The best questions get specific, Rzepka states. “The questions should ask: ‘Did you like ___?’ But be more specific and ask, ‘Was it problematic that ______?’ ‘Did you find benefit because ___________?’” Rzepka says.
For instance, let’s say a company hosts an event in Bayfield. The survey could ask attendees: Did you like Bayfield as a location? But this is a very open-ended, personally skewed response. But if the survey asks instead: Did you have to come in early because of the location? How long did you have to drive to get there? The survey will gather information that helps organizers determine if they need to expand the dates of the room block in the future, or if the location was too far away for some attendees.

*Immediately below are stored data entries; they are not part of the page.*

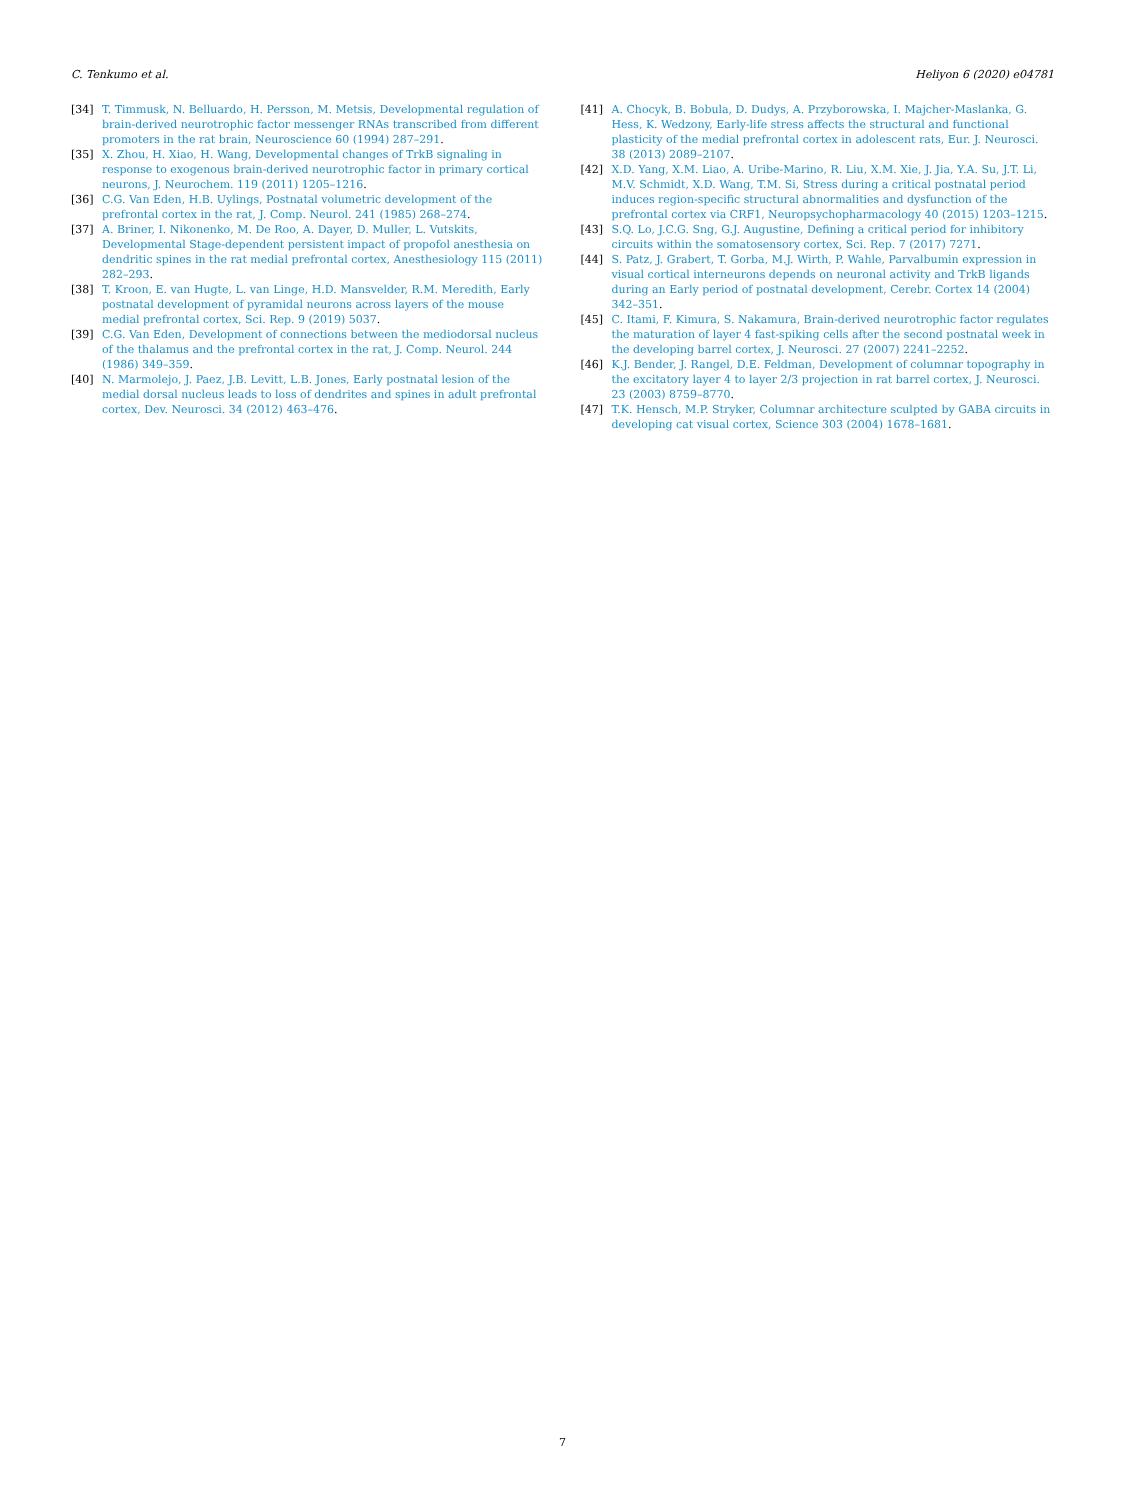C. Tenkumo et al. Heliyon 6 (2020) e04781
[34] T. Timmusk, N. Belluardo, H. Persson, M. Metsis, Developmental regulation of brain-derived neurotrophic factor messenger RNAs transcribed from different promoters in the rat brain, Neuroscience 60 (1994) 287–291.
[35] X. Zhou, H. Xiao, H. Wang, Developmental changes of TrkB signaling in response to exogenous brain-derived neurotrophic factor in primary cortical neurons, J. Neurochem. 119 (2011) 1205–1216.
[36] C.G. Van Eden, H.B. Uylings, Postnatal volumetric development of the prefrontal cortex in the rat, J. Comp. Neurol. 241 (1985) 268–274.
[37] A. Briner, I. Nikonenko, M. De Roo, A. Dayer, D. Muller, L. Vutskits, Developmental Stage-dependent persistent impact of propofol anesthesia on dendritic spines in the rat medial prefrontal cortex, Anesthesiology 115 (2011) 282–293.
[38] T. Kroon, E. van Hugte, L. van Linge, H.D. Mansvelder, R.M. Meredith, Early postnatal development of pyramidal neurons across layers of the mouse medial prefrontal cortex, Sci. Rep. 9 (2019) 5037.
[39] C.G. Van Eden, Development of connections between the mediodorsal nucleus of the thalamus and the prefrontal cortex in the rat, J. Comp. Neurol. 244 (1986) 349–359.
[40] N. Marmolejo, J. Paez, J.B. Levitt, L.B. Jones, Early postnatal lesion of the medial dorsal nucleus leads to loss of dendrites and spines in adult prefrontal cortex, Dev. Neurosci. 34 (2012) 463–476.
[41] A. Chocyk, B. Bobula, D. Dudys, A. Przyborowska, I. Majcher-Maslanka, G. Hess, K. Wedzony, Early-life stress affects the structural and functional plasticity of the medial prefrontal cortex in adolescent rats, Eur. J. Neurosci. 38 (2013) 2089–2107.
[42] X.D. Yang, X.M. Liao, A. Uribe-Marino, R. Liu, X.M. Xie, J. Jia, Y.A. Su, J.T. Li, M.V. Schmidt, X.D. Wang, T.M. Si, Stress during a critical postnatal period induces region-specific structural abnormalities and dysfunction of the prefrontal cortex via CRF1, Neuropsychopharmacology 40 (2015) 1203–1215.
[43] S.Q. Lo, J.C.G. Sng, G.J. Augustine, Defining a critical period for inhibitory circuits within the somatosensory cortex, Sci. Rep. 7 (2017) 7271.
[44] S. Patz, J. Grabert, T. Gorba, M.J. Wirth, P. Wahle, Parvalbumin expression in visual cortical interneurons depends on neuronal activity and TrkB ligands during an Early period of postnatal development, Cerebr. Cortex 14 (2004) 342–351.
[45] C. Itami, F. Kimura, S. Nakamura, Brain-derived neurotrophic factor regulates the maturation of layer 4 fast-spiking cells after the second postnatal week in the developing barrel cortex, J. Neurosci. 27 (2007) 2241–2252.
[46] K.J. Bender, J. Rangel, D.E. Feldman, Development of columnar topography in the excitatory layer 4 to layer 2/3 projection in rat barrel cortex, J. Neurosci. 23 (2003) 8759–8770.
[47] T.K. Hensch, M.P. Stryker, Columnar architecture sculpted by GABA circuits in developing cat visual cortex, Science 303 (2004) 1678–1681.
7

Make the survey questions finely focused, adds Jones. “The survey shouldn’t be too long because you’ll lose people, but you should break the questions down by experience type,” she says. “Was registration and retrieving your badge a smooth process? But then take a step back and ask these questions too: How did you hear about us? How was your registration process before you arrived? What was your registration process the day of the event? Ask about the content at the event too. Did the content inspire you or engage you?”
Do more research after the survey, adds Jones, who recommends calling attendees and asking specific questions to ensure their answers match survey results. “A survey will only get a small percentage of responses. You don’t want to make changes for the following year based on a small number of people,” she explains. “You have to monitor the results for trends, then use the survey feedback to open up additional conversations. Make personal calls to those you trust as stakeholders and ask them the questions that bubbled up in the survey process.”
Finally, as the research identifies areas for improvement, reach out to managers at the venue. “The team at your venue can help support your objectives,” Jones says. “We can share what worked for other events. We can connect you with other planners who faced similar problems. And, we can adjust the environment we provide for your event next year.”